EXERCISE OBJECTIVE: Check each line below for the word "that" and give the count alone.

(Beginning of ENTRIES SHOWN)

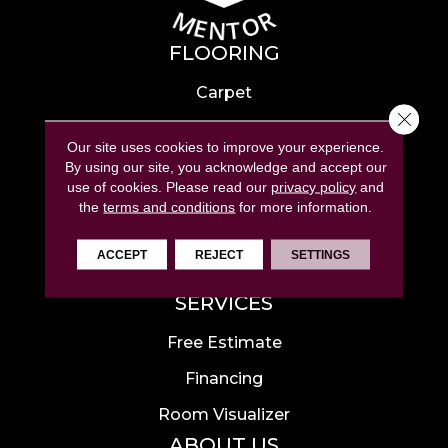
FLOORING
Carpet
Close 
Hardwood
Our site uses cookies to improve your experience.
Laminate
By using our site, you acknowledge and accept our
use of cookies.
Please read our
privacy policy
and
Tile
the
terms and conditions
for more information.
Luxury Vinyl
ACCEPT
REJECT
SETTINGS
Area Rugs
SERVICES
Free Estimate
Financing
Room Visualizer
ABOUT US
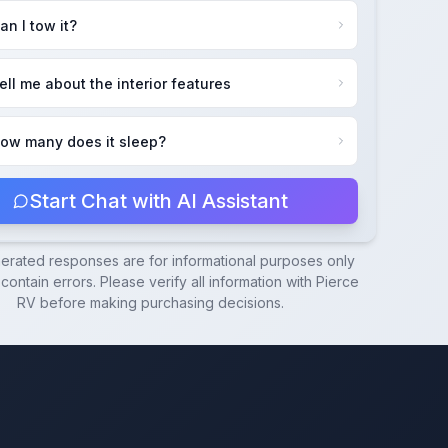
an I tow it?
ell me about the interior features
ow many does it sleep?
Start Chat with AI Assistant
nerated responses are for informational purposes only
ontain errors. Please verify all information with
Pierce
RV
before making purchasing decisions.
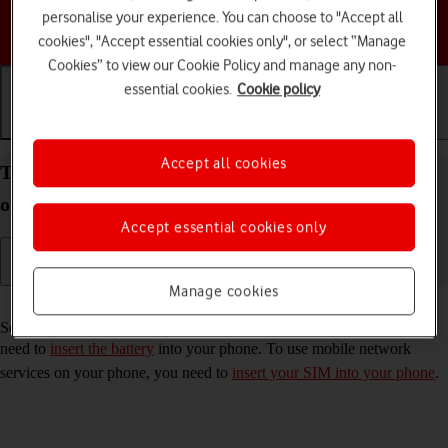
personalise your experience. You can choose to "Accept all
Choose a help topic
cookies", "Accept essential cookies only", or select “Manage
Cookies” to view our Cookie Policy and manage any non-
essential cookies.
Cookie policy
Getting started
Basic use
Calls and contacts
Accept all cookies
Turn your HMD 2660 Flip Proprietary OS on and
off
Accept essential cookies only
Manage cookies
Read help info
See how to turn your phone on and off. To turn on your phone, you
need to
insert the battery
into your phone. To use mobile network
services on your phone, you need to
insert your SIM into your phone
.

(End of ENTRIES SHOWN)
(Beginning of ENTRIES SHOWN)

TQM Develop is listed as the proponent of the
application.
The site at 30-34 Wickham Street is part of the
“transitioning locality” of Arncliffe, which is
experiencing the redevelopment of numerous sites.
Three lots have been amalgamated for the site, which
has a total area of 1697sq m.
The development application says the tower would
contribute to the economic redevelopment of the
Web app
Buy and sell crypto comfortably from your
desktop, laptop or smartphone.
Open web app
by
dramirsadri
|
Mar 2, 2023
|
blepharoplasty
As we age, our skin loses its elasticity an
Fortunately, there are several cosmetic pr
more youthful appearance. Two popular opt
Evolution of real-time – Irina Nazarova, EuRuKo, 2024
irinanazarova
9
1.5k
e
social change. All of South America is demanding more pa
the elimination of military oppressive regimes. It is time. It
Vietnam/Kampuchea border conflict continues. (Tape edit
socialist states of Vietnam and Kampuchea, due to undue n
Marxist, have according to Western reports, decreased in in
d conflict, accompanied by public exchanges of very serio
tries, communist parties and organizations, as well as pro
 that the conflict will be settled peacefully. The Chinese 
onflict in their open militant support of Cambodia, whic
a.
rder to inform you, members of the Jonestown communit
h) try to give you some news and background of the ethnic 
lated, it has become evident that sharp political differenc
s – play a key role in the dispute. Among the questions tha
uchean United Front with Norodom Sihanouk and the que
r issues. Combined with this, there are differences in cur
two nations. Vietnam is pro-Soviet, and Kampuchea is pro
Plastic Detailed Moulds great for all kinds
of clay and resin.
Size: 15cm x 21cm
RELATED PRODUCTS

(End of ENTRIES SHOWN)

RESULT OF THE TASK: 2